The depth of quality and wealth of experience in this squad gives me a huge amount of confidence that Russo will come into this environment and thrive.

She's already had a lot of pressure thrust on her shoulders at a young age. Her back heel goal will go down in history for the sheer audacity of the moment. She's heading off to the World Cup with the potential of starting in the number 9 position at only 24 years old.

She's opened up about the pressures. “You need to make sure you don’t forget to enjoy it because I know football can get tough at times and the pressure will be on,” she recently said.

Those pressures will only grow now that the deal is done, for her to deliver after the buildup. So it's on her to prove herself equal to the task.

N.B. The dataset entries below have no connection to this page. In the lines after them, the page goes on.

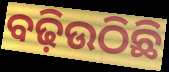
ବଢ଼ିଉଠିଛି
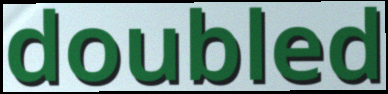
doubled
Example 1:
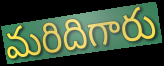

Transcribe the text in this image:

మరిదిగారు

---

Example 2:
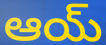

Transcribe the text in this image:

ఆయ్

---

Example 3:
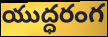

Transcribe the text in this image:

యుద్ధరంగ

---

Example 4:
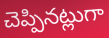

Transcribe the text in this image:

చెప్పినట్లుగా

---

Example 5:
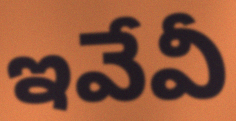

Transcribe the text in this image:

ఇవేవీ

But this signing expands beyond the simple fact of bulking out our goal stats.

It shows that Arsenal is willing to invest the big bucks in players that will drive commercial interest as well as on-pitch impact.

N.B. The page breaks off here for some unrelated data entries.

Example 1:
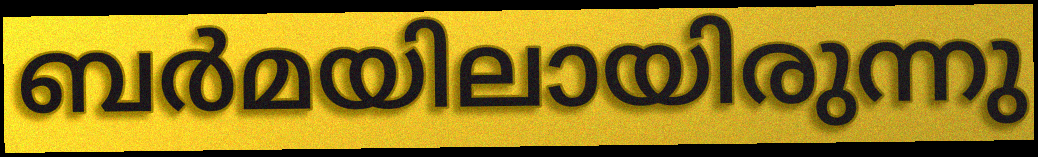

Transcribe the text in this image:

ബർമയിലായിരുന്നു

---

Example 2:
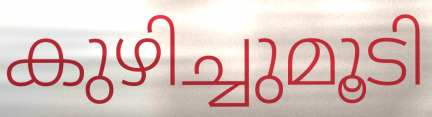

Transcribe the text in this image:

കുഴിച്ചുമൂടി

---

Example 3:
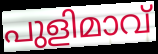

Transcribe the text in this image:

പുളിമാവ്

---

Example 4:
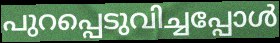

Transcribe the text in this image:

പുറപ്പെടുവിച്ചപ്പോൾ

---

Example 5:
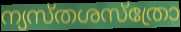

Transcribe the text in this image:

ന്യസ്തശസ്ത്രോ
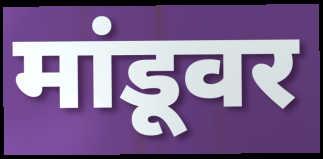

It shows that Arsenal is not backing down from its ambitions to climb back to the top of the WSL and Champions League rankings again. That won't be an easy ask. Chelsea has been active, getting in new talent even before the start of the transfer season. But it signifies intent from Arsenal.

It's thrown up the attractiveness for players of leaving on a free too, giving them more bargaining power when the new club hasn't had to fork out for a transfer fee. It also brings into question Manchester United's tactics - losing out on the £500k bid from Arsenal back in January.

This whole journey demonstrates a worrying fallout off the back of a successful season for Manchester United.

Yes, it ended trophyless for the Red Devils, but finishing second in the league and qualifying for European football is a step up.

Since then, it's all been downhill. Losing Russo is one thing - especially when many thought that Champions League football would be the deciding factor in whether she would stay at United or not. Losing Ona Batlle is another.

We don't have the full picture but it's not rosy. It's a shame to see a team that was on the verge of taking things to the next level instead taking a step back.

That sparked the club's Head of Group Planning, Francesca Whitfield, saying that there should be a European-wide salary cap to "stop the gap widening". This blog isn't about that proposal, but it highlights the sorts of debates that we'll see more of in the coming years.

This is a watershed moment for women's football.

It will spark discussion around inequalities in the teams not supported by larger clubs. Although there are few names as big as Russo's, transfer fees will keep climbing as the competition between clubs becomes more and more fierce.

Women's football is on the ascendancy. Arsenal has already sold out the Emirates once, and the level of football on display on that day was glorious. Adding Russo to the mix - firing on all cylinders alongside a fully fit squad - could very well change the game.

But I shouldn't be surprised. Changing the game is what Arsenal does. Why would it stop now?